Simple. And illegal.

It is estimated that more than $3 billion a year is bilked from U.S. citizens from such scams.

If the scammers would just learn who Ernest Borgnine was or know that Milburn Drysdale was a TV character, not a real banker, think how much more time they would have to skim more money from their greedy targets.

As for those $2,000 and $3,000 fraudulent money orders? I am planning on handing them out as party favors at some point in the future.

Thursday, August 5, 2010

Believe it! World is crazier than ever

How crazy is this old world?

Crazy is as crazy does.

The following are “WHOA” moments, you know, those events that cause people with common sense to go “whoa” and shake their collective heads in disbelief.

WHOA! 1: A carnival recently came under political and judicial heat for having a dart-throwing game. The object of the throwing darts? A photo of President Obama. The very least the vendor could have done was have a photo alongside of Mitch McConnell. Give the carnival-goers a choice, for gosh sakes.

WHOA! 2: A New Jersey block gathering, part of the National Night Out anti-crime project, was the scene of a murder. A 39-year-old man was arguing with another party-goer and was shot in the head. Seems like the shooter didn’t get the anti-violence memo. There is no report that when he was apprehended he said, “Opps. My bad!”

WHOA! 3: Social Security is in the red. Seriously. But all the SS-drawing Baby Boomers don’t have to panic just yet. There’s enough money in the trust fund to last a while longer. If there’s not, the application line for Wal-Mart greeters is going to lap the parking lot.

WHOA! 4: The U.S. Postal Service posted (pun intended) a $3.5 billion loss in the last fiscal year. How can that be? FedEx and UPS are making money, but the ugly stepchild of the U.S. Gummit loses more money than the entire payroll of the Miami Heat? Has the government never heard of “house-cleaning” to turn a business around?

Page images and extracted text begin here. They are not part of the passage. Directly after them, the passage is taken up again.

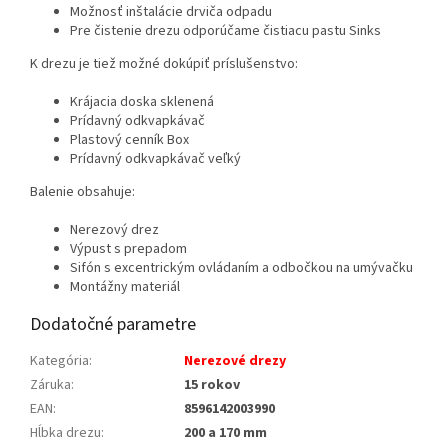
Možnosť inštalácie drviča odpadu
Pre čistenie drezu odporúčame čistiacu pastu Sinks
K drezu je tiež možné dokúpiť príslušenstvo:
Krájacia doska sklenená
Prídavný odkvapkávač
Plastový cenník Box
Prídavný odkvapkávač veľký
Balenie obsahuje:
Nerezový drez
Výpust s prepadom
Sifón s excentrickým ovládaním a odbočkou na umývačku
Montážny materiál
Dodatočné parametre
Kategória
:
Nerezové drezy
Záruka
:
15 rokov
EAN
:
8596142003990
Hĺbka drezu
:
200 a 170 mm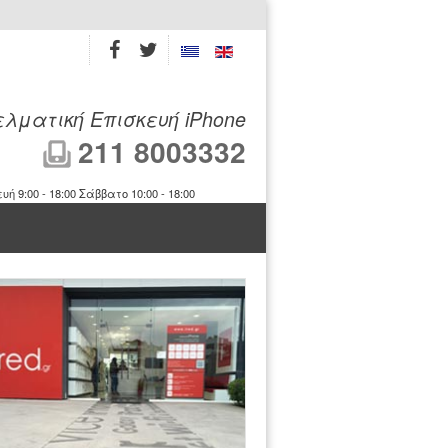
λματική Επισκευή iPhone
211 8003332
9:00 - 18:00 Σάββατο 10:00 - 18:00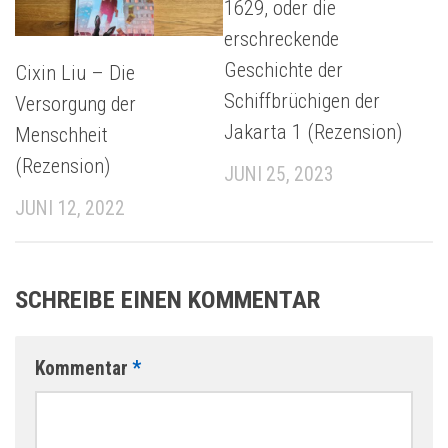
1629, oder die
erschreckende
Geschichte der
Cixin Liu – Die
Schiffbrüchigen der
Versorgung der
Jakarta 1 (Rezension)
Menschheit
(Rezension)
JUNI 25, 2023
JUNI 12, 2022
SCHREIBE EINEN KOMMENTAR
Kommentar
*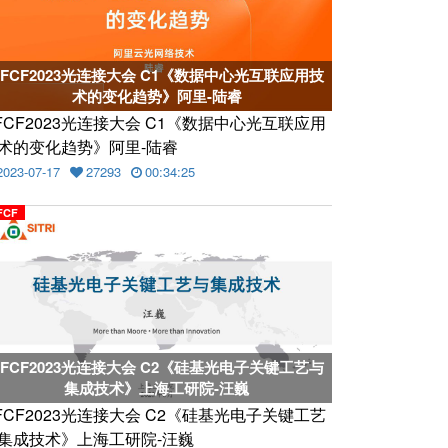
CFCF2023光连接大会 C1《数据中心光互联应用技
术的变化趋势》阿里-陆睿
FCF2023光连接大会 C1《数据中心光互联应用
术的变化趋势》阿里-陆睿
2023-07-17
27293
00:34:25
FCF
CFCF2023光连接大会 C2《硅基光电子关键工艺与
集成技术》上海工研院-汪巍
FCF2023光连接大会 C2《硅基光电子关键工艺
集成技术》上海工研院-汪巍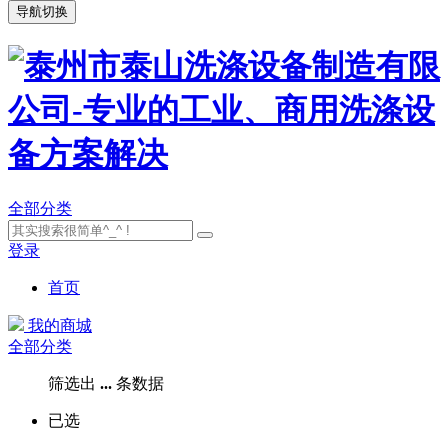
导航切换
全部分类
登录
首页
我的商城
全部分类
筛选出
...
条数据
已选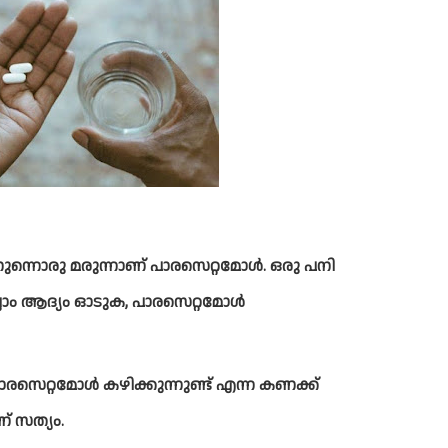
ന്നൊരു മരുന്നാണ് പാരസെറ്റമോള്‍. ഒരു പനി 
ം ആദ്യം ഓടുക, പാരസെറ്റമോള്‍ 
െറ്റമോള്‍ കഴിക്കുന്നുണ്ട് എന്ന കണക്ക് 
് സത്യം.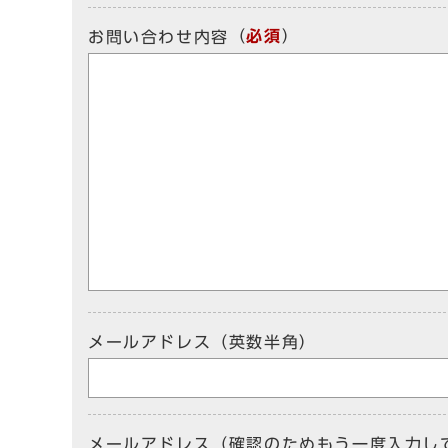
（
必須
）
お問い合わせ内容
メールアドレス（英数半角）
メールアドレス（確認のためもう一度入力し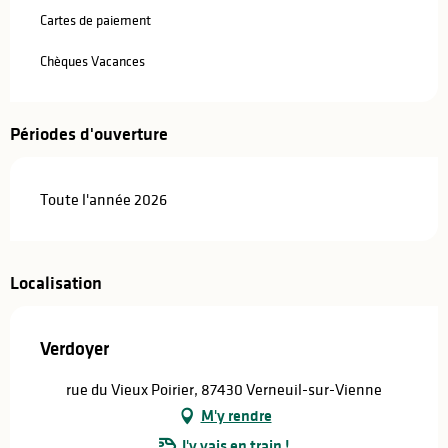
Cartes de paiement
Chèques Vacances
Périodes d'ouverture
Toute l'année 2026
Localisation
Verdoyer
rue du Vieux Poirier, 87430 Verneuil-sur-Vienne
M'y rendre
J'y vais en train !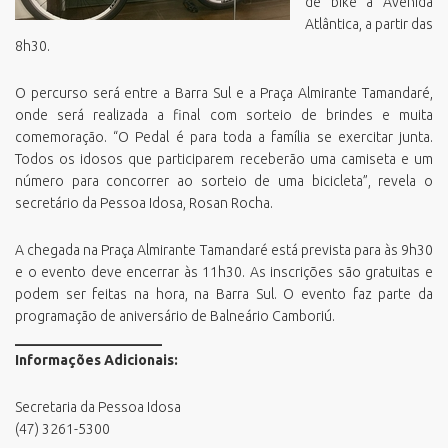
de bike à Avenida
Atlântica, a partir das
8h30.
O percurso será entre a Barra Sul e a Praça Almirante Tamandaré,
onde será realizada a final com sorteio de brindes e muita
comemoração. “O Pedal é para toda a família se exercitar junta.
Todos os idosos que participarem receberão uma camiseta e um
número para concorrer ao sorteio de uma bicicleta”, revela o
secretário da Pessoa Idosa, Rosan Rocha.
A chegada na Praça Almirante Tamandaré está prevista para às 9h30
e o evento deve encerrar às 11h30. As inscrições são gratuitas e
podem ser feitas na hora, na Barra Sul. O evento faz parte da
programação de aniversário de Balneário Camboriú.
_____________________
Informações Adicionais:
Secretaria da Pessoa Idosa
(47) 3261-5300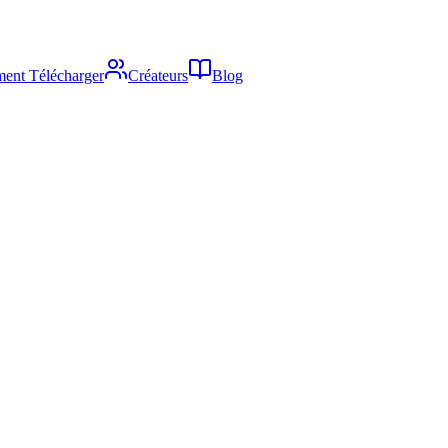
ent Télécharger
Créateurs
Blog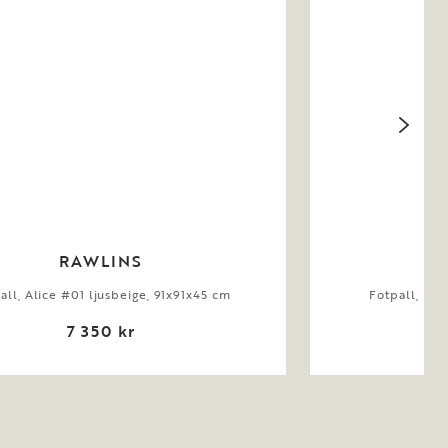
RAWLINS
all, Alice #01 ljusbeige, 91x91x45 cm
Fotpall, Max
7 350 kr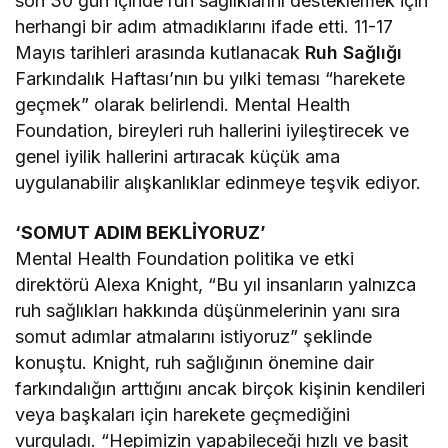
son 30 gün içinde ruh sağlıklarını desteklemek için
herhangi bir adım atmadıklarını ifade etti. 11-17
Mayıs tarihleri arasında kutlanacak
Ruh Sağlığı
Farkındalık Haftası’nın bu yılki teması “harekete
geçmek” olarak belirlendi. Mental Health
Foundation, bireyleri ruh hallerini iyileştirecek ve
genel iyilik hallerini artıracak küçük ama
uygulanabilir alışkanlıklar edinmeye teşvik ediyor.
‘SOMUT ADIM BEKLİYORUZ’
Mental Health Foundation politika ve etki
direktörü Alexa Knight, “Bu yıl insanların yalnızca
ruh sağlıkları hakkında düşünmelerinin yanı sıra
somut adımlar atmalarını istiyoruz” şeklinde
konuştu. Knight, ruh sağlığının önemine dair
farkındalığın arttığını ancak birçok kişinin kendileri
veya başkaları için harekete geçmediğini
vurguladı. “Hepimizin yapabileceği hızlı ve basit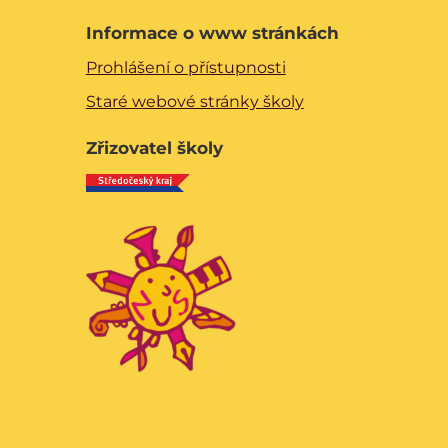
Informace o www stránkách
Prohlášení o přístupnosti
Staré webové stránky školy
Zřizovatel školy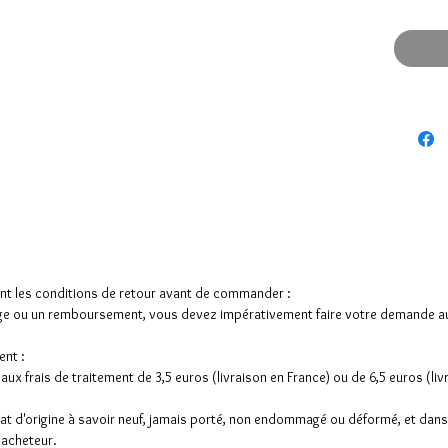
nt les conditions de retour avant de commander :
e ou un remboursement, vous devez impérativement faire votre demande au p
nt :
ux frais de traitement de 3,5 euros (livraison en France) ou de 6,5 euros (liv
état d'origine à savoir neuf, jamais porté, non endommagé ou déformé, et dans 
l'acheteur.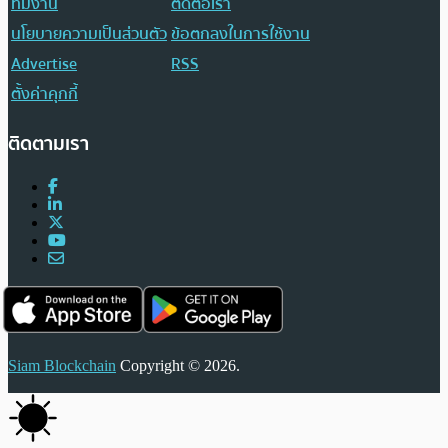
ทีมงาน
ติดต่อเรา
นโยบายความเป็นส่วนตัว
ข้อตกลงในการใช้งาน
Advertise
RSS
ตั้งค่าคุกกี้
ติดตามเรา
Siam Blockchain
Copyright © 2026.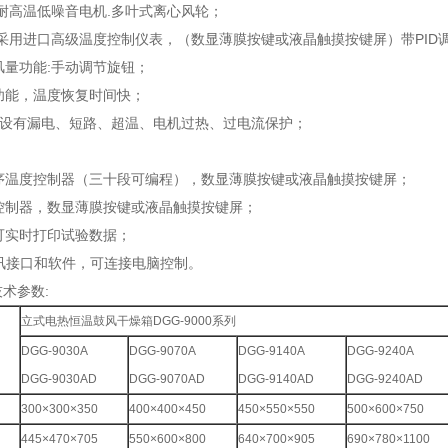
统:耐高温低噪音电机.多叶式离心风轮；
统:采用进口高级温度控制仪表，（数显薄膜按键或液晶触摸按键屏）带PI
）风量功能:手动调节旋钮；
时功能，温度恢复时间快；
护: 设有漏电、短路、超温、电机过热、过电流保护；
程序温度控制器（三十段可编程），数显薄膜按键或液晶触摸按键屏；
温控制器，数显薄膜按键或液晶触摸按键屏；
，可实时打印试验数据；
85通讯接口和软件，可连接电脑控制。
术参数:
立式电热恒温鼓风干燥箱DGG-9000系列
DGG-9030A
DGG-9070A
DGG-9140A
DGG-9240A
DGG-9030AD
DGG-9070AD
DGG-9140AD
DGG-9240AD
300×300×350
400×400×450
450×550×550
500×600×750
445×470×705
550×600×800
640×700×905
690×780×1100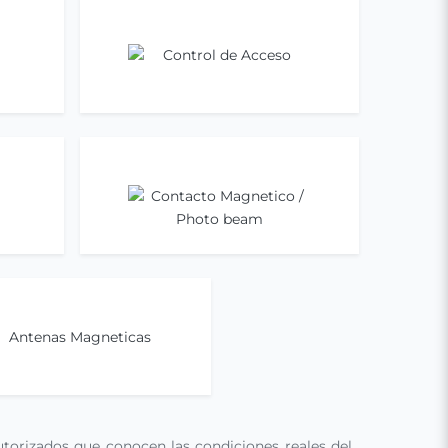
Control de Acceso
Ir ahora
Contacto Magnetico / Photo beam
Ir ahora
ntenas Magneticas
Ir ahora
torizados que conocen las condiciones reales del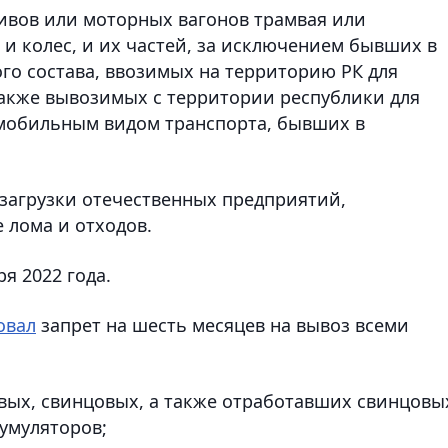
вов или моторных вагонов трамвая или
 и колес, и их частей, за исключением бывших в
го состава, ввозимых на территорию РК для
также вывозимых с территории республики для
мобильным видом транспорта, бывших в
 загрузки отечественных предприятий,
 лома и отходов.
ря 2022 года.
овал
запрет на шесть месяцев на вывоз всеми
вых, свинцовых, а также отработавших свинцовы
кумуляторов;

WHOA! 5: The law is the law, dadgummit. And any lawbreaker should be punished. Right? Even if the lawbreaker is a seven-year-old girl. Right?
Julie Murphy of Oregon City was cited by county inspector for not having a business license … for her lemonade stand. The temporary license cost $120, which, at 50 cents a glass, means that Julie would have to sell … let’s see, divide the five into the 2 and carry the 10… no that’s not right …. Anyway, she’d have to sell a bunch of durn lemonade.

The stupid public officials actually used “public safety” as the reason for shutting down the entrepreneurial tike.

Which brings me to …

WHOA! 6:
It was about 1986 at the FireAnt Festival in Marshall. I was strutting around doing my chairman thing, glad-handing vendors and watching Patti at the Chamber and Janice McPherson do all the work, when I was buzzed about an emergency on the south side of the courthouse.

Seems the county health gomer was telling a Karnack vendor she had to shut down her stand. Her muscadine and pawpaw jelly weren’t prepared in an approved kitchen and “public health was at risk.”

I couldn’t believe the public servant was serious but, Shoot!, he assured me he was. I tried to reason with him, argue with him, even told him to go check on real lawbreakers, but he wouldn’t budge.

So, as my friends (and my detractors) know, I pulled a “George.”

Asking the lady how much merchandise she had on hand, she quickly did a count and I wrote her a check for $320 dollars or some such and hired her at $5 an hour to “sell” my merchandise for the remainder of the festival.

Then I turned to the health inspector: “This merchandise is now mine. I’m responsible for it. And I’m going to sell it through my contract agent, whom I am relieving of any legal responsibility for its sale.

“Issue your stupid citation or arrest me because we’re not shutting down.”

As he thought about it, I said quietly, “I can just see the headline in the News Mess: Publisher turns jelly seller, cited by county official.”

With his face the color of muscadine jelly, he stomped off the square.

I ended up with about 12 jars of jelly at the end of the festival and ate on that batch for the next four or five years.

Best durn jelly I ever had, too.

Had the sweet taste of righteousness tinted with just a hint of so-there!